Partisans et adversaires de la possible réforme, déjà en germe dans les conclusions émancipatrices de la Commission des libertés individuelles et de l'égalité (Colibe) remis en juin au Président (lire Libération du 21 juin), ont pourtant passé l'été à fourbir leurs arguments. Egalité des citoyens d'un côté, respect des règles religieuses de l'autre.
Dot
Les contempteurs de la Colibe rappellent que les règles du Coran, appliquées aujourd'hui dans le droit tunisien, ne spolient pas la femme. En cas de décès du mari, l'épouse hérite d'un huitième des biens et pour les enfants s'applique la règle consacrée : «Au fils, une part équivalente à celle de deux filles.» Une différence justifiée par la dot que touchera la femme à son mariage. A Tunis, la bataille a commencé entre «modernistes» et «passéistes», «laïcs» et «salafistes», «droit-de-l'hommistes» et «obscurantistes», chaque camp rejetant sur l'autre l'épithète qu'il juge la plus infamante.

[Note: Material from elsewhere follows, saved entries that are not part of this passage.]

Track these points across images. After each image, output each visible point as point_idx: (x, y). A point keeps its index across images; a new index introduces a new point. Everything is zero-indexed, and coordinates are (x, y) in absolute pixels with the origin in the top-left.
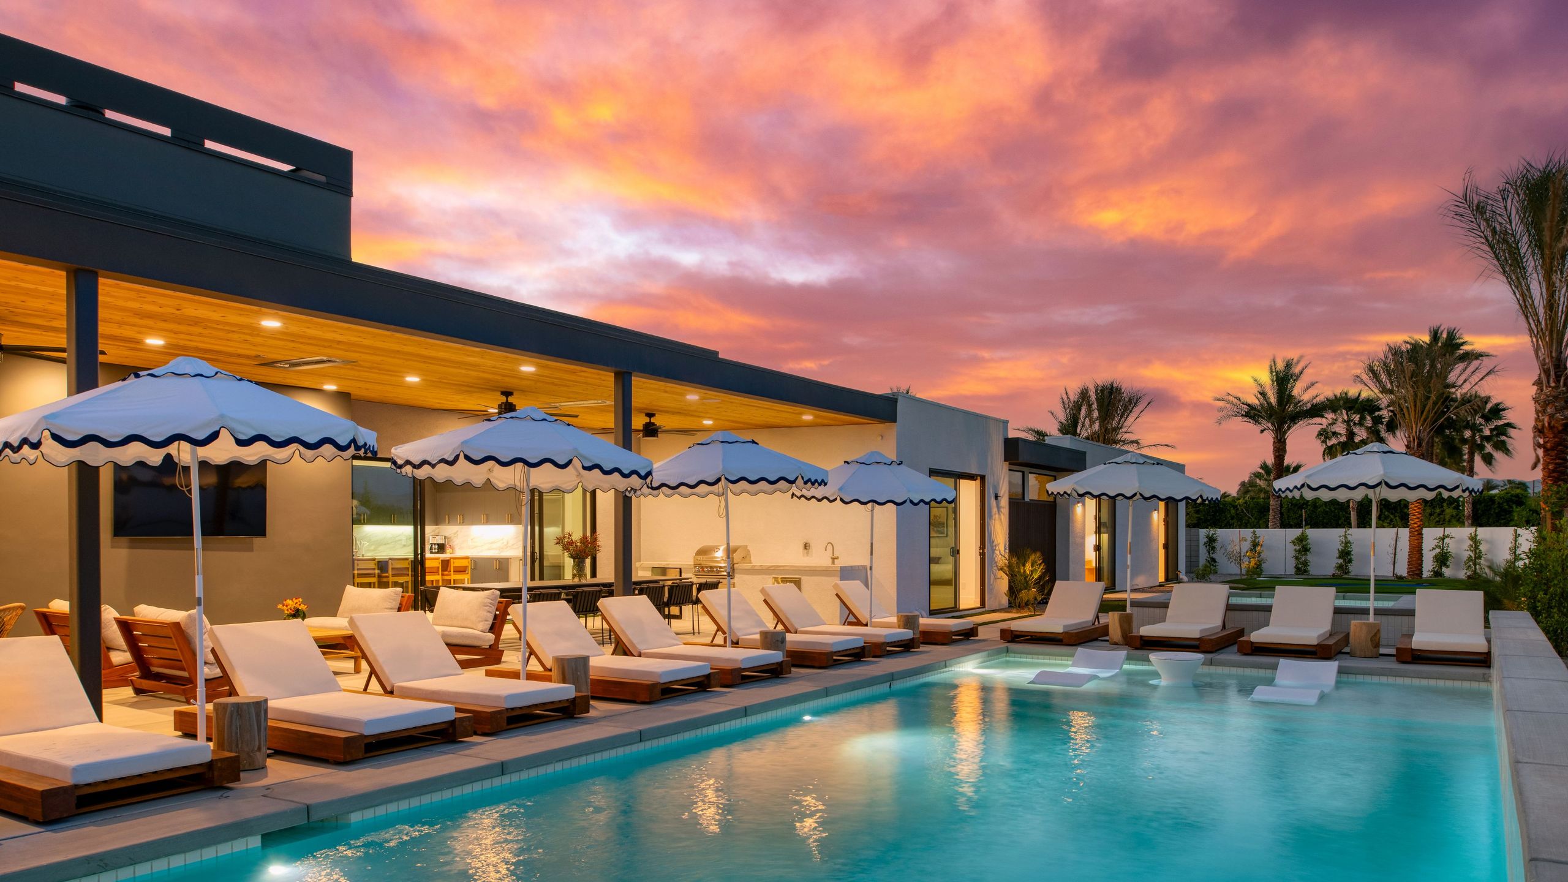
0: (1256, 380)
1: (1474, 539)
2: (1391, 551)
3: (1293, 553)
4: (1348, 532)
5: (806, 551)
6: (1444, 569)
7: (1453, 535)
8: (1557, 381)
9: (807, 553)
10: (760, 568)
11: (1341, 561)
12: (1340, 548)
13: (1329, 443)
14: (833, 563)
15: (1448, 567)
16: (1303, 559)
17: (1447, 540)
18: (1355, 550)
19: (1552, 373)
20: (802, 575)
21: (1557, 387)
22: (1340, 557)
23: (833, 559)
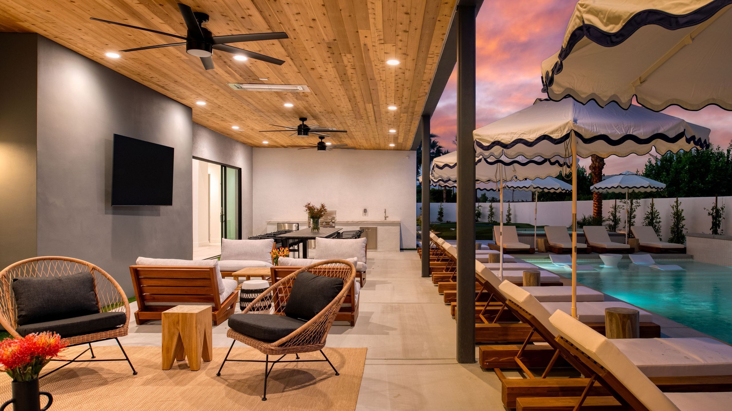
1: (491, 207)
4: (442, 204)
5: (364, 213)
6: (479, 219)
7: (482, 206)
9: (365, 215)
10: (352, 222)
14: (386, 219)
15: (480, 218)
17: (480, 208)
18: (444, 211)
20: (378, 226)
23: (386, 217)
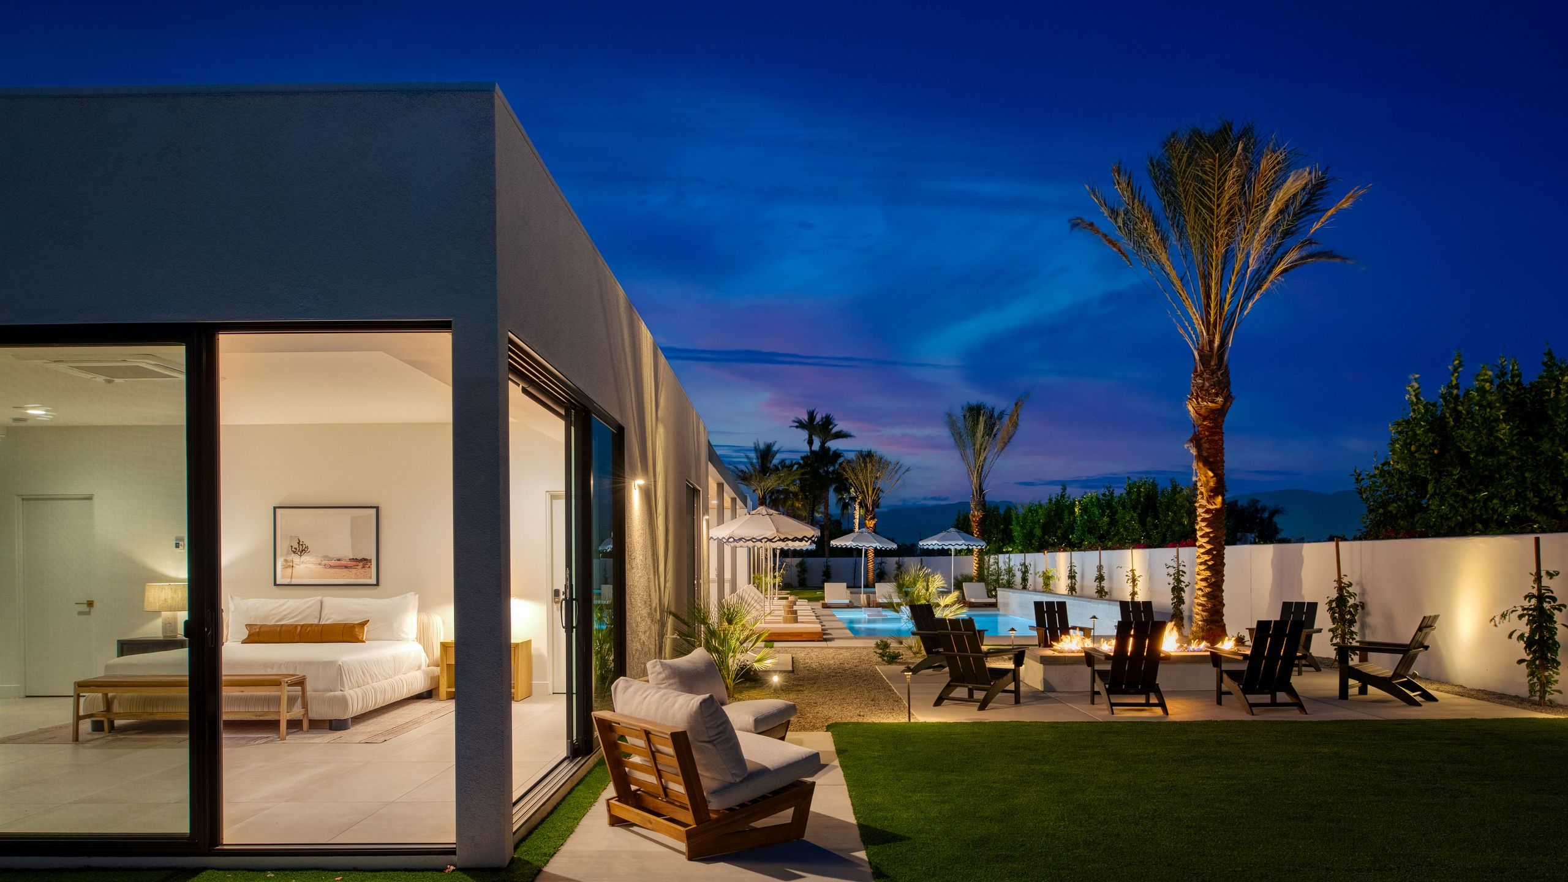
2: (853, 571)
3: (797, 573)
8: (980, 496)
12: (825, 570)
19: (978, 492)
22: (823, 576)
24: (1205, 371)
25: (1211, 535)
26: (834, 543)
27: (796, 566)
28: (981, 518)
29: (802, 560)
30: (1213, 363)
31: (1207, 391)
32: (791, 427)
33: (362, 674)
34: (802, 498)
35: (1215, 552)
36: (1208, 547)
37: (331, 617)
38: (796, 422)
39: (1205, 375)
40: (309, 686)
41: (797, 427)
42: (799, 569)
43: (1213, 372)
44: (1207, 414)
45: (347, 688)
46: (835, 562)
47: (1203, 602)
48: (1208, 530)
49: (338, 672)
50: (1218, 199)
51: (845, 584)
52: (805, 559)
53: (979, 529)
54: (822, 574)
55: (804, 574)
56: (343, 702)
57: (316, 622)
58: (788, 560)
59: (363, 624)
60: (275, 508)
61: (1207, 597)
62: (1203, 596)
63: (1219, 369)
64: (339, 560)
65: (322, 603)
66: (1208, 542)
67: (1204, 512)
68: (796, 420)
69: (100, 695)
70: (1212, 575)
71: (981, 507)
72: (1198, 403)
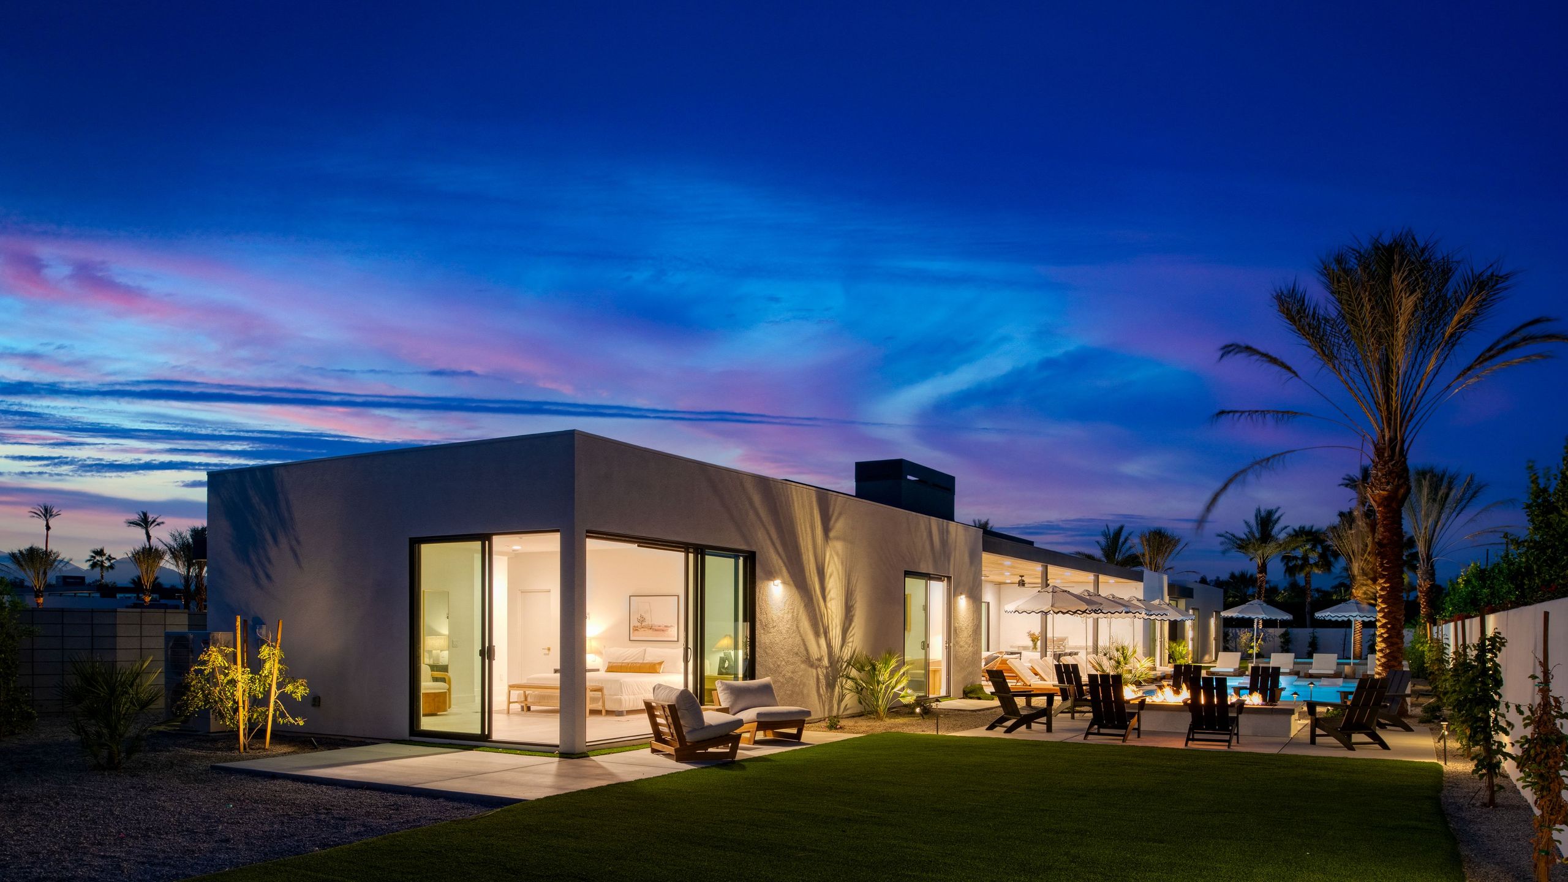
0: (1246, 522)
2: (1342, 642)
3: (1280, 644)
8: (1428, 565)
11: (1310, 649)
12: (1310, 640)
13: (1290, 565)
16: (1286, 648)
19: (1425, 560)
21: (1427, 567)
22: (1309, 647)
24: (1380, 462)
25: (1386, 610)
26: (1319, 615)
27: (1280, 636)
28: (1429, 588)
29: (1286, 631)
30: (1386, 455)
31: (1379, 480)
32: (1340, 485)
33: (637, 688)
34: (1322, 564)
35: (1389, 626)
36: (1384, 621)
37: (649, 659)
38: (1347, 480)
39: (1379, 467)
40: (605, 691)
41: (1347, 485)
42: (1282, 640)
43: (1386, 463)
44: (1381, 500)
45: (624, 694)
46: (1322, 633)
47: (1380, 671)
48: (1383, 606)
49: (620, 686)
50: (1360, 314)
51: (1336, 655)
52: (1290, 630)
53: (1426, 599)
54: (1308, 645)
55: (1288, 645)
56: (620, 701)
57: (641, 661)
58: (1271, 630)
59: (661, 663)
60: (630, 596)
61: (1383, 667)
62: (1379, 666)
63: (1391, 460)
64: (659, 626)
65: (645, 650)
66: (1383, 617)
67: (1381, 590)
68: (1346, 477)
69: (522, 692)
70: (1387, 647)
71: (1428, 576)
72: (1373, 492)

A Jendouba, la guerre n'aura pas lieu. Par tradition, la femme renonce, dans certaines poches du gouvernorat, à tout héritage, y compris la terre agricole, seule richesse de la région. «Le projet va dans le bon sens, mais il aurait fallu impliquer les associations locales. Il faut changer les mentalités avant de changer les lois. Notre objectif, c'est d'abord que nos membres deviennent autonomes financièrement. Les grands discours, c'est bien à Tunis, pas ici», regrette Rahma Jaouadi, présidente de l'Association des femmes rurales de Jendouba.
Trahison
La suite de l'histoire de Wassila Narmouchi illustre ce décalage. A la mort de son mari et n'ayant que des filles, sa belle-famille la pousse à vendre à un prix raisonnable - les deux tiers de sa valeur potentielle - les trois hectares à un neveu du défunt. La veuve accepte. La demande ne la choque pas et l'argent frais est le bienvenu. Mais elle découvre par la suite que le terrain va être classé comme terre irriguée, multipliant sa valeur par au moins sept, ce que savait le neveu au moment de la transaction… «Il m'a trahie, s'emporte Wassila Narmouchi. Avec l'aide de l'association, j'essaie maintenant de récupérer les terres.»
Puisque les mesures proposées par la Colibe lui garantiraient ses droits, pourquoi s'y oppose-t-elle ? «Je peux travailler la terre mais je ne peux pas être responsable d'une ferme. Je suis une femme», réplique-t-elle, au désespoir d'Amina Manaï, la juriste de l'association. «Tant que les femmes d'ici n'auront pas compris qu'elles peuvent diriger, il y aura toujours un neveu, un oncle, pour causer des problèmes, quelle que soit la loi. Nous y travaillons mais cela prend du temps.» Celui de la prochaine génération, pour qu'une des quatre filles de Wassila puisse devenir exploitante agricole ? «Quand j'ai accepté l'argent, c'était pour leur payer des écoles privées, raconte la mère. Je préfère qu'elles travaillent en ville plutôt qu'à Jendouba.» Déserter les régions pauvres, voilà une situation qui ne souffre d'aucune discrimination de genre en Tunisie.